### GOAL OF THE EXERCISE
Print every record below word for word, leaving the pictures out.

### THE DATA
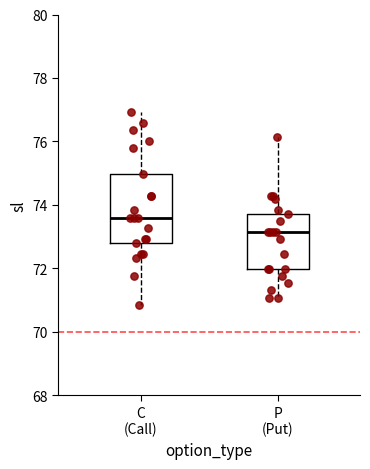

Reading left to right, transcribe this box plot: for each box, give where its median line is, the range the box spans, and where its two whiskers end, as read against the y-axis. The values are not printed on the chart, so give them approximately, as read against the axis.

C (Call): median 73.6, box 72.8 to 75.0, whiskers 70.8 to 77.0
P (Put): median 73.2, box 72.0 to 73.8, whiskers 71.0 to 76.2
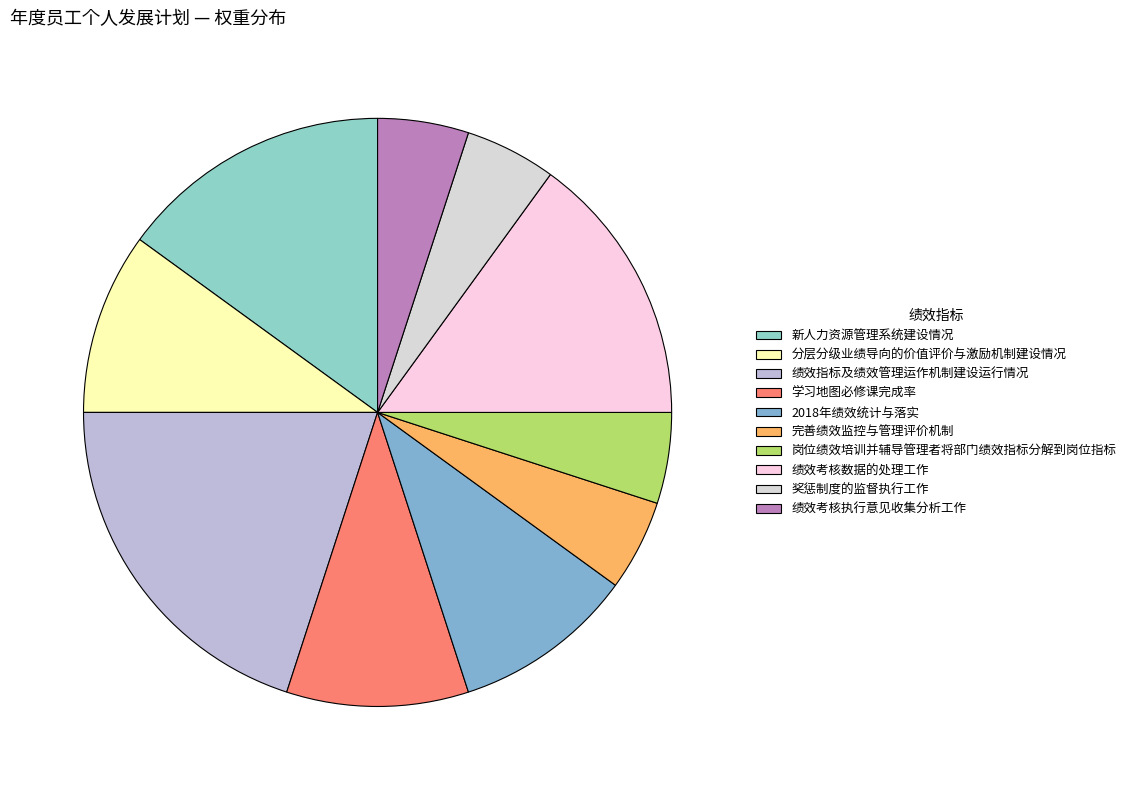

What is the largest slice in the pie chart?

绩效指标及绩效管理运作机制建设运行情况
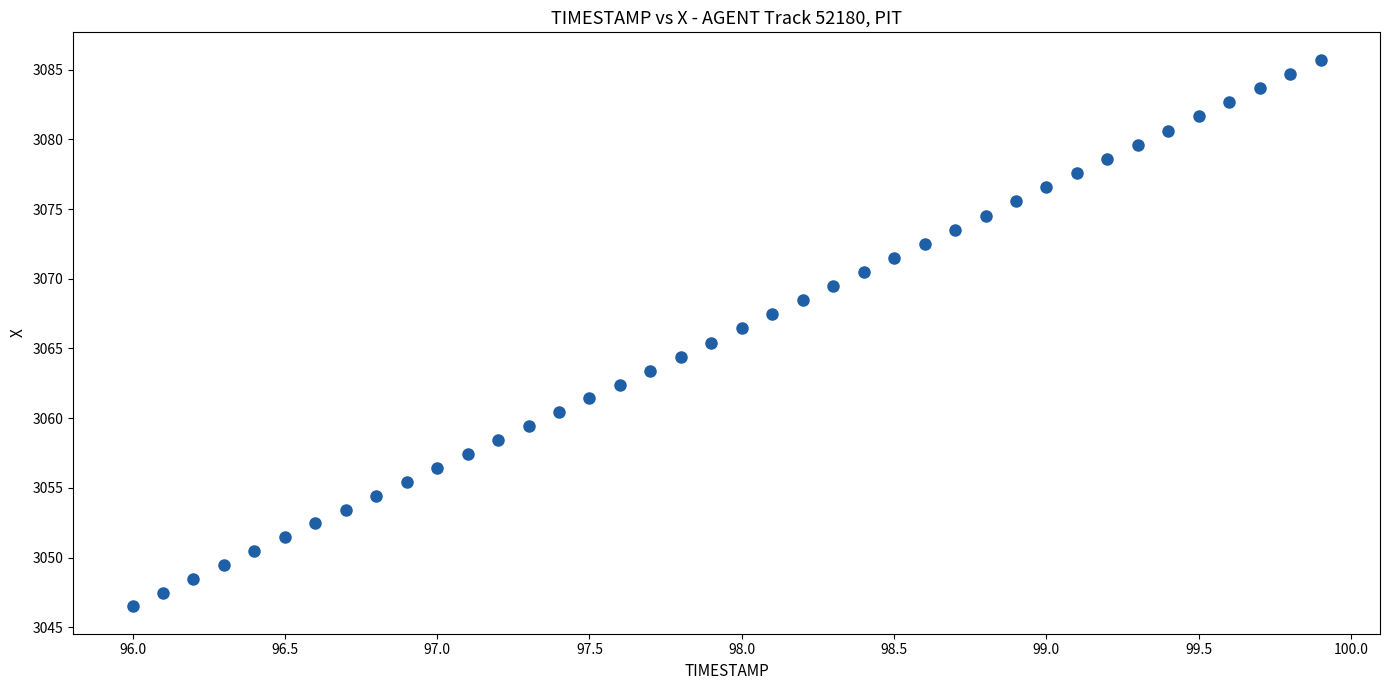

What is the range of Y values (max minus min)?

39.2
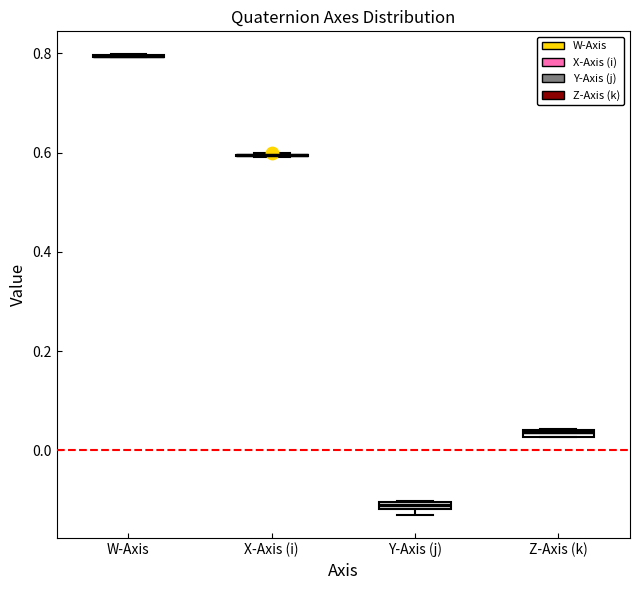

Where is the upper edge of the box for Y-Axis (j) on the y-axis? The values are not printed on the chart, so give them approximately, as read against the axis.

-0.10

### REPLY TO THE EXERCISE
Reading left to right, transcribe this box plot: for each box, give where its median line is, the range the box spans, and where its two whiskers end, as read against the y-axis. The values are not printed on the chart, so give them approximately, as read against the axis.

C (Call): median 73.6, box 72.8 to 75.0, whiskers 70.8 to 77.0
P (Put): median 73.2, box 72.0 to 73.8, whiskers 71.0 to 76.2

What is the largest slice in the pie chart?

绩效指标及绩效管理运作机制建设运行情况

What is the range of Y values (max minus min)?

39.2

Where is the upper edge of the box for Y-Axis (j) on the y-axis? The values are not printed on the chart, so give them approximately, as read against the axis.

-0.10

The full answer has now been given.